EOG Resources (NYSE:EOG) is scheduled to announce Q2 earnings results on Thursday, Aug. 4, after market close.
Consensus EPS estimate is $2.79 (+61.3% Y/Y) and consensus revenue estimate is $5.58B (+34.8% Y/Y).
Over the last 2 years, EOG has beaten EPS and revenue estimates 75% of the time.
Over the last 3 months, EPS estimates have seen 17 downward revisions. Revenue estimates have seen 4 downward revisions.
EOG reported Q1 earnings that topped estimates and announced a new shareholder return framework, committing to return 60% of free cash flow to shareholders annually.

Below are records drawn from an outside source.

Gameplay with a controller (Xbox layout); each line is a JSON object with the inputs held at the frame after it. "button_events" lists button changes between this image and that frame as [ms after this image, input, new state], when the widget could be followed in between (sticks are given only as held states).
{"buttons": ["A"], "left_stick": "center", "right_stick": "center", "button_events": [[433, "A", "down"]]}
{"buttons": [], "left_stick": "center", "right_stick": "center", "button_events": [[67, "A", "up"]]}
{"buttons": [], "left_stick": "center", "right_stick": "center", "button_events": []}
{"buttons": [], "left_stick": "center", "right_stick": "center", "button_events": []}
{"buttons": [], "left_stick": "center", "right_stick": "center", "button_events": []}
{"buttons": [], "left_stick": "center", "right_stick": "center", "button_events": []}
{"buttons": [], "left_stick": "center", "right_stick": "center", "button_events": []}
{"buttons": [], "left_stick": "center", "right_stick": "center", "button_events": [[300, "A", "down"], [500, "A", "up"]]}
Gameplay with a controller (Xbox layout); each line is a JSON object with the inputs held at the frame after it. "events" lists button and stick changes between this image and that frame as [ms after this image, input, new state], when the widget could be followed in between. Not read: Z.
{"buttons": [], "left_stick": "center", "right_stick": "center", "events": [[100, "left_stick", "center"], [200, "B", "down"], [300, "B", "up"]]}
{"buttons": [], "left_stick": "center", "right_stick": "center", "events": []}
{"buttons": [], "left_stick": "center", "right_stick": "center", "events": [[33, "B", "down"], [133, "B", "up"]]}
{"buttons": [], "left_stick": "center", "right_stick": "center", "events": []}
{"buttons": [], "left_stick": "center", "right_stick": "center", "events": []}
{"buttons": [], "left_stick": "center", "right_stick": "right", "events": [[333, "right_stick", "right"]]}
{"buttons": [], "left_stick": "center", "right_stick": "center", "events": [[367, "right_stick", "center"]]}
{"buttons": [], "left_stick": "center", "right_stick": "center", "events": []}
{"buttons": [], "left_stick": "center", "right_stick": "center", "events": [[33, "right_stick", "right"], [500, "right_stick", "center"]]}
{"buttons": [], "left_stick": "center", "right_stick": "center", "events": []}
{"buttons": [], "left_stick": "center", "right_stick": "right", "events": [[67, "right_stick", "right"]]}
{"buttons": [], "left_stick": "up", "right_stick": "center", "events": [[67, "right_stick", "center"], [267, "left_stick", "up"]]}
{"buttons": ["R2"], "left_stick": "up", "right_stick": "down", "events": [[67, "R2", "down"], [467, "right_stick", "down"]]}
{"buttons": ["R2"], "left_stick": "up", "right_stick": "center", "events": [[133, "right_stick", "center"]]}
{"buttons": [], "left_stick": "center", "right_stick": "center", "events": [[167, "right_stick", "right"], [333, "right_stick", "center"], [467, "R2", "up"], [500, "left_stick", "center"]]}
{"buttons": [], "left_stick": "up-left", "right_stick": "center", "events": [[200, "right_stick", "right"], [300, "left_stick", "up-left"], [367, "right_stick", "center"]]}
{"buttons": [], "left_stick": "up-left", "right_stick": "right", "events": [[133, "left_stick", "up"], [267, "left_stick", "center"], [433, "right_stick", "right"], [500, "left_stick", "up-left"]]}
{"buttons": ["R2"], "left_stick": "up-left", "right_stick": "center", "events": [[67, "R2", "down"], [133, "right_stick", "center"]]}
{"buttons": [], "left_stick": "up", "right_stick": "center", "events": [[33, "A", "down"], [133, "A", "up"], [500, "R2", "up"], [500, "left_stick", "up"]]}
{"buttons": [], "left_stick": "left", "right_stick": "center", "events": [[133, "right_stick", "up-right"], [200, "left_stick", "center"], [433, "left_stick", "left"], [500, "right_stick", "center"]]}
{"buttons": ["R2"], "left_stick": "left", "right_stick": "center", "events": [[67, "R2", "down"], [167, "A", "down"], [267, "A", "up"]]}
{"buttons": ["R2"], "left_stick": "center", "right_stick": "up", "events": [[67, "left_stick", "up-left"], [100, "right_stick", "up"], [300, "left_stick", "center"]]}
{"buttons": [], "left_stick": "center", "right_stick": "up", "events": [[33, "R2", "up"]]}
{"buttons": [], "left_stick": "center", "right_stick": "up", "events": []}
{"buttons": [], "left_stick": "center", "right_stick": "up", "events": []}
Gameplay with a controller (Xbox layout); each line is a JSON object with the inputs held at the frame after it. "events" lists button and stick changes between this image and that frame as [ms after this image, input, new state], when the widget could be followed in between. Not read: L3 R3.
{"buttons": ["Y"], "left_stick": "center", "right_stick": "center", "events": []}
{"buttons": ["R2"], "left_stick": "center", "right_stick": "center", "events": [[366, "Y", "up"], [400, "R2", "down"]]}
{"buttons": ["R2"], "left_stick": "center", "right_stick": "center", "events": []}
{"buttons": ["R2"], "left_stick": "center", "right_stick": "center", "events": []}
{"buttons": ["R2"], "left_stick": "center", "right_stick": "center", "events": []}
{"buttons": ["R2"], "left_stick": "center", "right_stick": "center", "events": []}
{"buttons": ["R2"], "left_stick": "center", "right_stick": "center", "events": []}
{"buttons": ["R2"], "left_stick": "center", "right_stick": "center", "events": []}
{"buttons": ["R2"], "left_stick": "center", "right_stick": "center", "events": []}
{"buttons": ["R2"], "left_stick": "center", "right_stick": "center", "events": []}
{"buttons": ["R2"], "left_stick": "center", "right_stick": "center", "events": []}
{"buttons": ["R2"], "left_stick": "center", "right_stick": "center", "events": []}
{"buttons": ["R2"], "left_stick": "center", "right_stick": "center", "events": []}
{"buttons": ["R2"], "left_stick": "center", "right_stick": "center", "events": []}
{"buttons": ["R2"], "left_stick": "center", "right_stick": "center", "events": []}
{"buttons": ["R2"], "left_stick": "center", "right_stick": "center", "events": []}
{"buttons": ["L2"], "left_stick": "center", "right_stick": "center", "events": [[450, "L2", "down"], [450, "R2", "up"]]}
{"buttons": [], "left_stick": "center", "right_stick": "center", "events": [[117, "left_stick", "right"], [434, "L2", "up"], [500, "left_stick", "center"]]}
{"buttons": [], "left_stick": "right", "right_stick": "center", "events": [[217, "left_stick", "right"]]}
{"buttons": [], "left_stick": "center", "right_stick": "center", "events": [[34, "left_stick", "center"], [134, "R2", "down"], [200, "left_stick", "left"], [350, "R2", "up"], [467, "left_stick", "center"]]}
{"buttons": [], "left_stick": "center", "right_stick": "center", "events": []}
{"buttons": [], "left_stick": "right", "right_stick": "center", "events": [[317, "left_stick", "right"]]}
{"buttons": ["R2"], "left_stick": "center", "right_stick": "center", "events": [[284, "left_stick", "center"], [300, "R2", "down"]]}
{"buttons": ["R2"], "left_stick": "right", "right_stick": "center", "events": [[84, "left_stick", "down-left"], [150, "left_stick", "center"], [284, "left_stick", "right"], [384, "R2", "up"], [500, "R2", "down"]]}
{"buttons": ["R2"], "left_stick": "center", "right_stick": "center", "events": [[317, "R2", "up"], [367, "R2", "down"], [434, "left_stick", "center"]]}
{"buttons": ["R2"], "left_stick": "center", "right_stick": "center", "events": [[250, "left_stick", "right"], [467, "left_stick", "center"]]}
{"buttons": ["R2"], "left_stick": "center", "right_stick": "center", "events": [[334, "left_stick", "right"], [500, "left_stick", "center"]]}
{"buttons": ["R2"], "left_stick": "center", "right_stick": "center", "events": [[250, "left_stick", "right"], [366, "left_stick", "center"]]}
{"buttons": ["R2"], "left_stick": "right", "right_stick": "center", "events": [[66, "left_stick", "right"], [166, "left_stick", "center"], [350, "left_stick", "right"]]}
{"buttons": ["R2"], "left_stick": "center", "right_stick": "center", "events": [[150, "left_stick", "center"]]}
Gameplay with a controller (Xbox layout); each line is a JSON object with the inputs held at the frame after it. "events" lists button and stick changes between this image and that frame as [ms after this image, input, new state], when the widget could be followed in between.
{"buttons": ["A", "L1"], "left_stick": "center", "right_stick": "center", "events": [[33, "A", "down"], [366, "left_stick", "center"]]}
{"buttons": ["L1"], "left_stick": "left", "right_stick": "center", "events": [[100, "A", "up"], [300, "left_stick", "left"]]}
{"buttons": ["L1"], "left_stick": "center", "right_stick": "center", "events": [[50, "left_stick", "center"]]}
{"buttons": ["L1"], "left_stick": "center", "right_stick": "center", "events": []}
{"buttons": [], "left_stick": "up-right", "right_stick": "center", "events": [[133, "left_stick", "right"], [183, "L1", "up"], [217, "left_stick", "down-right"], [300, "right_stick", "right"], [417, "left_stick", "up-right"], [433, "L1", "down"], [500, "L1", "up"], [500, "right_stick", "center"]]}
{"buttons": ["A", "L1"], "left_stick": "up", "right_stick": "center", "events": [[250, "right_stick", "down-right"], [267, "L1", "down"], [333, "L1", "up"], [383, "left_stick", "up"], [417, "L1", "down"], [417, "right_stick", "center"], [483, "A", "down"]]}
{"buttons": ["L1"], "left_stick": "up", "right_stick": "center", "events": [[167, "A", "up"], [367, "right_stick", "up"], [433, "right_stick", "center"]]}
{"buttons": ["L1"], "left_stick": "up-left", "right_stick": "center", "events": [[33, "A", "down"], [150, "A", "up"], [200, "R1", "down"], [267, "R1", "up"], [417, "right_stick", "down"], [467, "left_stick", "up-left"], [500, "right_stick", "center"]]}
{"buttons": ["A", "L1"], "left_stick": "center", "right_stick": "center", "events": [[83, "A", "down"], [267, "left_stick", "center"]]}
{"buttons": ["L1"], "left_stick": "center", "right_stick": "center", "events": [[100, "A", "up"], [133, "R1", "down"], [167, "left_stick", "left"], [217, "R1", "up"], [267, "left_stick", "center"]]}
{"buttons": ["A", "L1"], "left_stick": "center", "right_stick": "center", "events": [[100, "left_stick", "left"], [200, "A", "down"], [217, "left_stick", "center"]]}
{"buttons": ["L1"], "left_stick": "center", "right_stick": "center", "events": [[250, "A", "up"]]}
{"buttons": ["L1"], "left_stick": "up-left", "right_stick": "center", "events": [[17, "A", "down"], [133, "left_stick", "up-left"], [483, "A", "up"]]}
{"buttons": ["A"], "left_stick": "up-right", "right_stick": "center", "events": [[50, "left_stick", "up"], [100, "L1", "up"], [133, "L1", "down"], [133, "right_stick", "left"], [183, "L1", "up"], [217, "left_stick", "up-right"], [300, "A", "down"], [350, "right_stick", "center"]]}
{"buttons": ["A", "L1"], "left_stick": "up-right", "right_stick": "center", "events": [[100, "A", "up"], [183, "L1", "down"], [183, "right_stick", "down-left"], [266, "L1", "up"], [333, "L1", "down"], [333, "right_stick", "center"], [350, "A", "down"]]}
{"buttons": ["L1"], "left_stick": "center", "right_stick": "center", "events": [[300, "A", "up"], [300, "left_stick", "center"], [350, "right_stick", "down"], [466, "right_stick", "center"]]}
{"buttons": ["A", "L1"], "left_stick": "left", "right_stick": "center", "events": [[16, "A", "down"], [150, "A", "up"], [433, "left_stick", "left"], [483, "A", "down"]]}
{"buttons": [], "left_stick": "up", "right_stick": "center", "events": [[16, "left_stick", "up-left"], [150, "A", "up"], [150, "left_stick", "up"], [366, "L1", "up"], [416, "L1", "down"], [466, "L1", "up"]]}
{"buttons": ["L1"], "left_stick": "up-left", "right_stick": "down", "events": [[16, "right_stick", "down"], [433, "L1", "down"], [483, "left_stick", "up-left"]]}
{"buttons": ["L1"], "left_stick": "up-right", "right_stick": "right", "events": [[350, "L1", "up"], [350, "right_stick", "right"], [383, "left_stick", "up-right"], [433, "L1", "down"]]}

At the time, EOG flagged sequential improvement in production into Q2 and maintained its annual guidance.
EOG CEO Ezra Yacob said natural gas markets are facing "structural change", Reuters reported. He expects EOG to increase oil production this year by ~5%.
Analyst views:
- Bank of America rated EOG Buy as it sees outperformance in the oil and gas sector due to gas exposure and ability to withstand inflation.
- RBC Capital downgraded EOG to Sector Perform, citing relative valuation vs. peers after recent outperformance.
- Citi remains bullish on EOG due to its valuation, firm cash return framework and advantaged gas play in Dorado.
- Johnson Rice upgraded EOG to Buy given the stock's recent underperformance vs. peers and its exposure to rising natural gas prices.
- Raymond James upgraded EOG to Strong Buy, citing its shareholder return framework, and sees recent weakness as a buying opportunity.
SA contributor The Value Portfolio in a recent bullish analysis said EOG has impressive low-cost assets that support substantial shareholder returns.
Shares of EOG, which gained ~16% YTD, outperformed the S&P 500 index by a wide margin but slightly underperformed the S&P 500 Energy index in the last 1 year.